New to the crypto world? A quick briefing: blockchain is a decentralised global network that runs on thousands of computers without a central ‘mastermind’ - hence the word ‘decentralised’. The computers form a chain of blocks, resembling a large record book with infinite pages. Every record inscription to the network database happens in the whole network at the same time. Double entries (and double payments, etc.) are thus impossible - the network is the master megabrain itself. Why is this important? Let’s detour to NFTs.
NFT stands for Non-Fungible Token. Tokens are ‘particles’ of the blockchain database, which you can use for various purposes. And thanks to the blockchain technology, they can’t be duplicated - remember the part about double entries? Non-fungible in this niche means ‘I own it and no other person does, even though it’s just a fragment of digital data, you get me?’
Non-Fungible Tokens can be basically anything, but their most popular manifestation are graphic images. Therefore many people, if they say ‘I just bought a cool new NFT’, they most likely mean an NFT image, which they have purchased on one of the numerous digital marketplaces such as OpenSea. By virtue of the blockchain, one can become a sole owner of the digital art, thanks to the unique record in the blockchain database of his ownership. This shall not be revoked until the owner decides to sell the image to another fan of NFT art.
And this is the moment where charity steps in. Many people out there like to share and help. But it gets a tad easier if you get something nice in exchange too. Like a non-fungible token of gratitude. Why not get a NFT image as a counter value instead of a badge from the girl scouts in this case? Very good assumption. Let us share the good news - it already works and is a great success.

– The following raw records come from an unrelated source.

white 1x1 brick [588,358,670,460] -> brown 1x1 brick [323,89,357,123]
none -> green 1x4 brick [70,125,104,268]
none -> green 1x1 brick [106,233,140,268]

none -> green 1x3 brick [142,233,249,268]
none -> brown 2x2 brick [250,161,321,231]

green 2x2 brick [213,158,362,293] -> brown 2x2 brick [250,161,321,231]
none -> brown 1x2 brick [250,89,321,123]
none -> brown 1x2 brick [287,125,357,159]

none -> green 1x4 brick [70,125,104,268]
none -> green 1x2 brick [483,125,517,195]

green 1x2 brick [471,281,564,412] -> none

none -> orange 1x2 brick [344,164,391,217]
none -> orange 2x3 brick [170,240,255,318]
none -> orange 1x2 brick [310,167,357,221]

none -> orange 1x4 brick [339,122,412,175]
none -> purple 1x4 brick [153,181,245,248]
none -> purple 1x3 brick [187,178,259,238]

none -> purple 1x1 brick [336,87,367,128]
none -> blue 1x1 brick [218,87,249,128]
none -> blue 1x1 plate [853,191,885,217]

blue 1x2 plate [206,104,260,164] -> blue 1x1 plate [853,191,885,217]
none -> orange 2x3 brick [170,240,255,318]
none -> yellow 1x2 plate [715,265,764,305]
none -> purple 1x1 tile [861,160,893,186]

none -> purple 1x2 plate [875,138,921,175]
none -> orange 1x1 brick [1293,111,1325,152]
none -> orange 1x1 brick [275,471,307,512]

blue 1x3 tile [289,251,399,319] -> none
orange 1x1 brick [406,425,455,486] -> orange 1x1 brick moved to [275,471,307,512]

Pay a visit to the Giving Block. A pun obviously referring to the blockchain is a hub for charity projects. Fundraising for schools, NGOs, women empowerment, anti-war funds - you name it. Anyone can become a donor by just simply donating a bit of your crypto funds to the project of your likes.
NFT charity is an option for both individuals and companies. Are you on your own? Go get yourself some dolphins. Not real ones of course, but their cartoon NFT counterparts. Dainty Dolphins donate a percentage of income from their minted adorable dolphin NFTs to an eco project chosen by the buyers. Fun fact: the project started simply from adoration of the beautiful creatures, but the NFT community has nudged the project into philanthropy. Never underestimate the crypto enthusiasts.
Large companies have been swimming in the NFT pool for some time already. And they came up with their own interesting ideas on how to help. Coca Cola has introduced their own unique NFT images, such as Coca Cola friendship cards. Moreover, they made an NFT auction for a coca-cola refrigerator (a real one in this case). The generated money of $575,883 was donated to Special Olympics International.
War victims have a safety net in the crypto world too. Globally awarded graphic designer Mykola Kovalenko has been making one anti-war poster since the day the aggression in Ukraine started. He offers these pictures of high personal value as NFTs in the global campaign “BLOCK war with art. Start a CHAIN” with the help of his home ad agency International Effectivity. 80% of the generated funds will be used to support war victims in Ukraine.